Matthias Saar, MD, on inductive hormonal therapy for T4 prostate cancer

In the following interview, conducted at the 2026 ASCO Genitourinary Cancers Symposium in San Francisco, California, Matthias Saar, MD, discusses findings from the prospective, phase 2 INDUCTA trial evaluating an inductive hormonal therapy approach to render patients with T4 prostate cancer operable.¹ Saar is director and chair of the department of urology at the University Hospital RWTH Aachen in Aachen, Germany.

T4 prostate cancer remains a particularly challenging clinical scenario, as these tumors are typically considered inoperable and are managed with systemic therapy and/or radiotherapy. Prior retrospective analyses suggested that some patients could undergo radical prostatectomy following androgen deprivation therapy (ADT), but the proportion of patients who could reliably achieve operability was unclear. To address this gap, the INDUCTA trial was designed as the first prospective study to evaluate whether combined inductive therapy with ADT plus apalutamide (Erleada) could consistently downstage disease and enable surgery in this population.

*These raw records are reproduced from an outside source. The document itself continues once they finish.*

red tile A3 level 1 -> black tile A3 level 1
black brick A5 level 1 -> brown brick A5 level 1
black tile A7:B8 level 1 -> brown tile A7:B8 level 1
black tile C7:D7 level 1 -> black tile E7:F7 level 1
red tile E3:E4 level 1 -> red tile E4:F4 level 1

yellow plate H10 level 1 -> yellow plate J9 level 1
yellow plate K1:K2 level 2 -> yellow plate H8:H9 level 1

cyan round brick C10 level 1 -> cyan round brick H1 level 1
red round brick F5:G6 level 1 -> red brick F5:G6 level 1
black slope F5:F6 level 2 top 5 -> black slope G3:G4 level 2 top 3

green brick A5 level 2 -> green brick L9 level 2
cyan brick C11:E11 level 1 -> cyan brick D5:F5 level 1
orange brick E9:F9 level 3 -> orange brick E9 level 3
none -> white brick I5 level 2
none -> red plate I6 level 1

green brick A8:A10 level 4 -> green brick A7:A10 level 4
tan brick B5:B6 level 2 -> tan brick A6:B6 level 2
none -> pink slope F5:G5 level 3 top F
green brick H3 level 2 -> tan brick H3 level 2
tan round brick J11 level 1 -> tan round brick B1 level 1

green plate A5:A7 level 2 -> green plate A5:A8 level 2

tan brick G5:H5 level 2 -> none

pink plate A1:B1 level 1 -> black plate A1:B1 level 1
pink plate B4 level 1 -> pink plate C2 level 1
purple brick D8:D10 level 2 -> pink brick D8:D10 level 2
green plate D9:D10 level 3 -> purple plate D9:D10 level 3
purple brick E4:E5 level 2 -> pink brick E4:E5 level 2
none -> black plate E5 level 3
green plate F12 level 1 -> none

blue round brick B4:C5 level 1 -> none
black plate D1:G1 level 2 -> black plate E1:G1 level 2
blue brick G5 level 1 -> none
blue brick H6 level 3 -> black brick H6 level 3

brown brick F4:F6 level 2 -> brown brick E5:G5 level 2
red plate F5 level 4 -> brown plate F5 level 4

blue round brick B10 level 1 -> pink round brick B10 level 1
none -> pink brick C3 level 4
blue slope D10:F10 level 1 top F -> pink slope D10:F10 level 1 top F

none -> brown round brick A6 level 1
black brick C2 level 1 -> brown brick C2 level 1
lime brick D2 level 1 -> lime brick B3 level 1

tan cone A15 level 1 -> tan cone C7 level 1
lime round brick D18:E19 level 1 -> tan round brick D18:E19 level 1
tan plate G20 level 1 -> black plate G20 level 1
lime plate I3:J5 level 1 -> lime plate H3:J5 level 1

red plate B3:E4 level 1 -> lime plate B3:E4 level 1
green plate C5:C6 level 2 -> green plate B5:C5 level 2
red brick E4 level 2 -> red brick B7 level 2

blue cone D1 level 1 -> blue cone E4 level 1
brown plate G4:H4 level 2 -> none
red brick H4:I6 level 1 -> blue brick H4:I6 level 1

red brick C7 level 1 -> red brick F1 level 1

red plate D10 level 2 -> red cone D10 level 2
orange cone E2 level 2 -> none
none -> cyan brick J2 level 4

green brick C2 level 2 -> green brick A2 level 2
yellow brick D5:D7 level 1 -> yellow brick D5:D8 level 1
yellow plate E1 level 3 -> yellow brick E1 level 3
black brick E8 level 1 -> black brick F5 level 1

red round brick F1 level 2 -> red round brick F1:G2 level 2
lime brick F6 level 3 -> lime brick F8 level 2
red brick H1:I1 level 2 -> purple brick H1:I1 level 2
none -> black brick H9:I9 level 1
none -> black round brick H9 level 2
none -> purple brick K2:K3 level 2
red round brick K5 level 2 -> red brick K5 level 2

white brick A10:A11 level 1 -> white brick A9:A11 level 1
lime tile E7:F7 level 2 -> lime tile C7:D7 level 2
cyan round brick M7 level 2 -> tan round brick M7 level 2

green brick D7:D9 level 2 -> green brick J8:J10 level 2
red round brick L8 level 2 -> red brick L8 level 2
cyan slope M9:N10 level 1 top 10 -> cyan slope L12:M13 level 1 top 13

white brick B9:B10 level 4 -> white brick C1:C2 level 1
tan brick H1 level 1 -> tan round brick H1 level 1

The single-arm, prospective trial enrolled 21 patients with nonmetastatic cT4 prostate cancer deemed inoperable based on clinical and imaging criteria. All patients received 6 months of ADT in combination with apalutamide, followed by reassessment of local tumor stage and operability. Advanced imaging with PSMA-PET was also incorporated as an exploratory component. Patients who were deemed operable after induction proceeded to robot-assisted radical prostatectomy, with the primary end point being the proportion of patients achieving operability.

Results demonstrated that inductive therapy was highly effective at downstaging disease. Operability was confirmed in 100% of patients who completed treatment, with 95% becoming operable after the initial 6-month treatment period and only 1 patient requiring additional therapy. Ultimately, nearly all patients underwent prostatectomy, with 1 operable patient foregoing surgery due to cardiac deterioration.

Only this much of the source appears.